> What the task asks
Please reproduce the records below word for word, starting at the first line of the records and ending at the line containing "The reading is 147.05 mm", with that line included.

> Dataset
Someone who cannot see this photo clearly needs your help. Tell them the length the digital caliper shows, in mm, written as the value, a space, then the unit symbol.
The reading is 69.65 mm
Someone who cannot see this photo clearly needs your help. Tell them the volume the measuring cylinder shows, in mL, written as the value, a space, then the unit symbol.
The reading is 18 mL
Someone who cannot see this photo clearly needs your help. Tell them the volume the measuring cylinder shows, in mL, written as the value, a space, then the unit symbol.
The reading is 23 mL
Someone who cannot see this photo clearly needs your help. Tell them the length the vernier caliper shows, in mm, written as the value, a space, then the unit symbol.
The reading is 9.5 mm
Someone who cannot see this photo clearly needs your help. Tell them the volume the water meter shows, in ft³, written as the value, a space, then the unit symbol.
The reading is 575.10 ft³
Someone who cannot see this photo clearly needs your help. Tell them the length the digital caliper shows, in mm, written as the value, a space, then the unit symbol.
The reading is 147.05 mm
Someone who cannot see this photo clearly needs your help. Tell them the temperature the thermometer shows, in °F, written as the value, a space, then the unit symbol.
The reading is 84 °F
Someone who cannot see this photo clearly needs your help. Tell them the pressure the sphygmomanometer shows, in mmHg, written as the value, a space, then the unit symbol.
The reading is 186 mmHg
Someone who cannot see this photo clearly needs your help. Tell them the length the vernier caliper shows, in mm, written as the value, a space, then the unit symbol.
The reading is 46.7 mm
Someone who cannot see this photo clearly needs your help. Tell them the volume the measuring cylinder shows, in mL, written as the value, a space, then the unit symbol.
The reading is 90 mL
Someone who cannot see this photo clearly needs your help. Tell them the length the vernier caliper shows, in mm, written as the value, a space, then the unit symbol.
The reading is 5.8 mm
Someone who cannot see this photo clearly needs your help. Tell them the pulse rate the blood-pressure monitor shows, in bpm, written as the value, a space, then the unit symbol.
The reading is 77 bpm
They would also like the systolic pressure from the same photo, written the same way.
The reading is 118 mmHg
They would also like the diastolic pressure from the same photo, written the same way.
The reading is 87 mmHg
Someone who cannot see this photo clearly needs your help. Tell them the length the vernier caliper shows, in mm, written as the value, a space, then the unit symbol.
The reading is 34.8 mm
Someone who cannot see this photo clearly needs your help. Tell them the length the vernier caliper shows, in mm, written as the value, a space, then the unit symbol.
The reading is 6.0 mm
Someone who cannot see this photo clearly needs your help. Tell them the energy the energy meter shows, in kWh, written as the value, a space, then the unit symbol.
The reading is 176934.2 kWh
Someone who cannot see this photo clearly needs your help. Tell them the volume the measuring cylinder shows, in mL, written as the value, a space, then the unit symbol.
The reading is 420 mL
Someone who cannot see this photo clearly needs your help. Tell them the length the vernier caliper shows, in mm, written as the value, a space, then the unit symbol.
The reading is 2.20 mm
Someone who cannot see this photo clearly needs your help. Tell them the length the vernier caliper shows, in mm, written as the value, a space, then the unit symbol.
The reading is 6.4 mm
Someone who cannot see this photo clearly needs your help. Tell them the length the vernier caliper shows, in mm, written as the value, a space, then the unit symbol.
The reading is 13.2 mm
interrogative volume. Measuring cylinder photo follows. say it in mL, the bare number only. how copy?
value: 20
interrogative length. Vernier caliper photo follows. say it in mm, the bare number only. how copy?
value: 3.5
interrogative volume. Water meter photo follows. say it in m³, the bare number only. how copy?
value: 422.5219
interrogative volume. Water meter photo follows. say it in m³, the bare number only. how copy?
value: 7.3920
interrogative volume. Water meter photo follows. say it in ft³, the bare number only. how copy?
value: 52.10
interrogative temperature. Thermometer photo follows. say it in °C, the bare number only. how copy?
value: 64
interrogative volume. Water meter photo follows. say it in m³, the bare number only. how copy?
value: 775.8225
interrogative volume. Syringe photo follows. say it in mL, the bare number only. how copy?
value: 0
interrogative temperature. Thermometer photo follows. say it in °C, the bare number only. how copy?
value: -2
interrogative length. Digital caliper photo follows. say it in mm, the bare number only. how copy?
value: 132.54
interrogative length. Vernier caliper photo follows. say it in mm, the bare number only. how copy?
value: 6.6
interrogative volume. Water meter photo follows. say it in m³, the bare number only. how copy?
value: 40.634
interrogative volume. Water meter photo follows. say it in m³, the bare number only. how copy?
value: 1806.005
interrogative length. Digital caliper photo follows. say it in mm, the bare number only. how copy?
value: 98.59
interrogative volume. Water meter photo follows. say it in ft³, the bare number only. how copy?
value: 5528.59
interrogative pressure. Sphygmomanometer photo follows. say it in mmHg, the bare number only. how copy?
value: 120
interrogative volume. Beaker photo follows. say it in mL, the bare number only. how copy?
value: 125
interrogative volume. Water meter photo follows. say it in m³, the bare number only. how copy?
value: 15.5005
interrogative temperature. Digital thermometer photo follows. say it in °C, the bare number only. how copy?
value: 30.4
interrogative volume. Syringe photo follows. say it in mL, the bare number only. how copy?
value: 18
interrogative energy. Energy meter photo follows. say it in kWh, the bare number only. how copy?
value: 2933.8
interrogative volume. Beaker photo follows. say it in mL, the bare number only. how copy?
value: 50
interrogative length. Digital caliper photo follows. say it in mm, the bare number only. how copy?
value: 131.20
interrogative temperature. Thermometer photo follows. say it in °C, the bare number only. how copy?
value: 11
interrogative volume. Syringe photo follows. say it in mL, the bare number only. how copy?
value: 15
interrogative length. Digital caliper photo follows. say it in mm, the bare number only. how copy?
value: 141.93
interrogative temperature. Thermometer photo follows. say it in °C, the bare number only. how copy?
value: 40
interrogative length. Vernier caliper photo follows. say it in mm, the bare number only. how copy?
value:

> Solution to the problem
Someone who cannot see this photo clearly needs your help. Tell them the length the digital caliper shows, in mm, written as the value, a space, then the unit symbol.
The reading is 69.65 mm
Someone who cannot see this photo clearly needs your help. Tell them the volume the measuring cylinder shows, in mL, written as the value, a space, then the unit symbol.
The reading is 18 mL
Someone who cannot see this photo clearly needs your help. Tell them the volume the measuring cylinder shows, in mL, written as the value, a space, then the unit symbol.
The reading is 23 mL
Someone who cannot see this photo clearly needs your help. Tell them the length the vernier caliper shows, in mm, written as the value, a space, then the unit symbol.
The reading is 9.5 mm
Someone who cannot see this photo clearly needs your help. Tell them the volume the water meter shows, in ft³, written as the value, a space, then the unit symbol.
The reading is 575.10 ft³
Someone who cannot see this photo clearly needs your help. Tell them the length the digital caliper shows, in mm, written as the value, a space, then the unit symbol.
The reading is 147.05 mm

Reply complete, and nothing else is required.